I also think the current systems aren’t capable of being a viable replacement for anything above junior level stuff, if that ( not that that doesn’t present it’s own problems )
I think the difference in opinion comes from my belief that LLM’s and the current tooling around them aren’t fundamentally capable of replacing existing resources, not that they just don’t have the power yet.
Putting increasing large compute in a calculator won’t magically make it a spreadsheet application.
To your point then: what are your thoughts on this project? https://github.com/anthropics/claudes-c-compiler I’m not particularly interested in this use case right now but it seems more in line with what you’re interested in.
I think it shows a lot of limitations but also a lot of potential. I don’t personally think the AI needs to get the code perfect on the first go – it has to be compared to humans and we definitely don’t do that.
Yes, of course. I think it’s important to look passed the blowhards and think about what it’s actually doing: that is the perspective I’m trying to talk about this from.
My initial thoughts are that my original ask was this :
and the example you provided was a toy project used as a publicity stunt.
On the technical side i don’t know enough rust to be able to weigh in on the technical accuracy of the project.

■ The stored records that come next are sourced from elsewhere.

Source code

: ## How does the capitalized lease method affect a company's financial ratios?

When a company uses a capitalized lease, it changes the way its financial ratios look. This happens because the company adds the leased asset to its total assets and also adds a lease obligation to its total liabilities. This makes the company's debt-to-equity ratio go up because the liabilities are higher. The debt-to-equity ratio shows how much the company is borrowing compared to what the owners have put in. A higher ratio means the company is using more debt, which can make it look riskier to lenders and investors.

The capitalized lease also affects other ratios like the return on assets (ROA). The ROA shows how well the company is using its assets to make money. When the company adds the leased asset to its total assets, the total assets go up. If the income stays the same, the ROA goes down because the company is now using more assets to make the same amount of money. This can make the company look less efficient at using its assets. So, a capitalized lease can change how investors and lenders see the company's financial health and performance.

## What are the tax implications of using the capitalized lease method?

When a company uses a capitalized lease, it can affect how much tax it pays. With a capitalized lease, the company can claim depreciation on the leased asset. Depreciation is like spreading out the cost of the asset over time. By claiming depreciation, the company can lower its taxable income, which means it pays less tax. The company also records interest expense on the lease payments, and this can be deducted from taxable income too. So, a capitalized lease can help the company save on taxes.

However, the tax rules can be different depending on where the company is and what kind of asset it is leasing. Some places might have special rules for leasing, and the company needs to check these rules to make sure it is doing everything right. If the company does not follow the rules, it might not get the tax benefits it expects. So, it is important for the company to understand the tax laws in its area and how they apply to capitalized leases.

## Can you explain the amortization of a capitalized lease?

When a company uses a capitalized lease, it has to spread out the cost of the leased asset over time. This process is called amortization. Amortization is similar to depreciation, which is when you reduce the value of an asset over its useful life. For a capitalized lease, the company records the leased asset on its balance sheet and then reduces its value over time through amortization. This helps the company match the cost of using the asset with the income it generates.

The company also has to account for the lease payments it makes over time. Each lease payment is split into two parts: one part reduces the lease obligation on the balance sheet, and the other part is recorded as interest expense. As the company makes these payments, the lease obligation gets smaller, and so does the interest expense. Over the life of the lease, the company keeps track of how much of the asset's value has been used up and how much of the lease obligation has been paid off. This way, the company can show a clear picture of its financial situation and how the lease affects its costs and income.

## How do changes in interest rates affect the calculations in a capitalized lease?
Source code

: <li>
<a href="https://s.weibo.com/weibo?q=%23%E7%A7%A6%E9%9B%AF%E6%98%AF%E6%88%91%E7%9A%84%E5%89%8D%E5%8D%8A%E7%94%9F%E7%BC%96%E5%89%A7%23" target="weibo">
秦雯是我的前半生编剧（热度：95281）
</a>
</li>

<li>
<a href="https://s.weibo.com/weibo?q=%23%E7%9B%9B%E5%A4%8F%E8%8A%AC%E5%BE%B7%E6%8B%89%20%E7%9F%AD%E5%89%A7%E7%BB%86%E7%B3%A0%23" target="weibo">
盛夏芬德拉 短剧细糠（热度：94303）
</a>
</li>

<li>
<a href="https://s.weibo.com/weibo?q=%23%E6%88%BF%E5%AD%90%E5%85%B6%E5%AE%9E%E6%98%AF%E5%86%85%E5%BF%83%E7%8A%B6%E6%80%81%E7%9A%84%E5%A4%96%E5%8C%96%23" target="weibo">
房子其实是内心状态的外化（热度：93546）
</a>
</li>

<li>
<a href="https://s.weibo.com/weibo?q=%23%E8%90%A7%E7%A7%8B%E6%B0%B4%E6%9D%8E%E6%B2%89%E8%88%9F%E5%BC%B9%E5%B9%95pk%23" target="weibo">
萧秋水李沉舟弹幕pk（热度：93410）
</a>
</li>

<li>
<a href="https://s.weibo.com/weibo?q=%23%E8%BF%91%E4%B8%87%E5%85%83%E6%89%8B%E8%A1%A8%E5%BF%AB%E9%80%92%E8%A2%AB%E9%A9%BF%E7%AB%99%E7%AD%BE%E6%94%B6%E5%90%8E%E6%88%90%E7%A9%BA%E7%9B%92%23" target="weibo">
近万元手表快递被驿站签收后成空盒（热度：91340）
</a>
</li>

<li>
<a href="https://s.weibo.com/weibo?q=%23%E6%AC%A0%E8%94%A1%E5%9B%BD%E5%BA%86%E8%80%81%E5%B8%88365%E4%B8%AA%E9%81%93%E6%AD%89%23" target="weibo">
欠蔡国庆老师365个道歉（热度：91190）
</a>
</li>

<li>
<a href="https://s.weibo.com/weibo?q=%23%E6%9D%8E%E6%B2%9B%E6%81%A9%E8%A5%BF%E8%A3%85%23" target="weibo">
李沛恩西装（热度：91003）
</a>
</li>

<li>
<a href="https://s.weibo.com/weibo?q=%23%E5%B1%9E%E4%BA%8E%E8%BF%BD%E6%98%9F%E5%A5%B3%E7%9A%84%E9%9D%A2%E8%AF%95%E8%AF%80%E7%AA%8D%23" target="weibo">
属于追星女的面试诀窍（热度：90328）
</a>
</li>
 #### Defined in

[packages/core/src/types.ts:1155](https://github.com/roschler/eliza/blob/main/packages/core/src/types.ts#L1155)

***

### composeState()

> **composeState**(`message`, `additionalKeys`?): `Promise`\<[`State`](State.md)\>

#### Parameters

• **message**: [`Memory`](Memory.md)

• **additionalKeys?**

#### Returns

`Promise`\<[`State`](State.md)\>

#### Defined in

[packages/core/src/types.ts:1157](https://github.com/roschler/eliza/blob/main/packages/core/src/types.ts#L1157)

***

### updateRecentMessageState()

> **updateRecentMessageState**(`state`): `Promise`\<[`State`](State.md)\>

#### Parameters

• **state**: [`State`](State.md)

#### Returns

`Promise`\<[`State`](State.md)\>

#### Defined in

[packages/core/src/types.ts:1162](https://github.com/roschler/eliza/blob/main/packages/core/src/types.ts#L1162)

The ability for current LLM’s to churn out something that looks relatively good at first glance isn’t my point of contention, most of us know it can do that.
I’m just looking for a single medium to large project that is successfully being used in production (close to production is also fine) that was created with significant LLM involvement.
There is so much talk around this by that the fact i haven’t come across any mention of a successful deliverable (in the context i mentioned) raises all sorts of red flags for me, personally.
I’m not trying to catch you out, it’s just that i haven’t seen one so i was wondering if you have, if you haven’t that’s fine, it’s not a trap.
Iterative progress is generally the way of things, but most non-trivial agentic workflows already work with iterative code generation and testing so expecting a correct solution at the end of that process is more reasonable than you would think.
The difference between people and LLM’s is the types of interactions you have with them, you can ask the LLM to explain why it did something, but if you’ve ever tried that I’m sure you can understand why it’s not the same as the kind of answers you’d get from a person.
As am i, I’m not against LLM usage, I’m against the pretense that it has capabilities it does not, in fact, have.
Selling something on the basis of it being able to do something it can’t do is where term “snake oil salesman” comes from.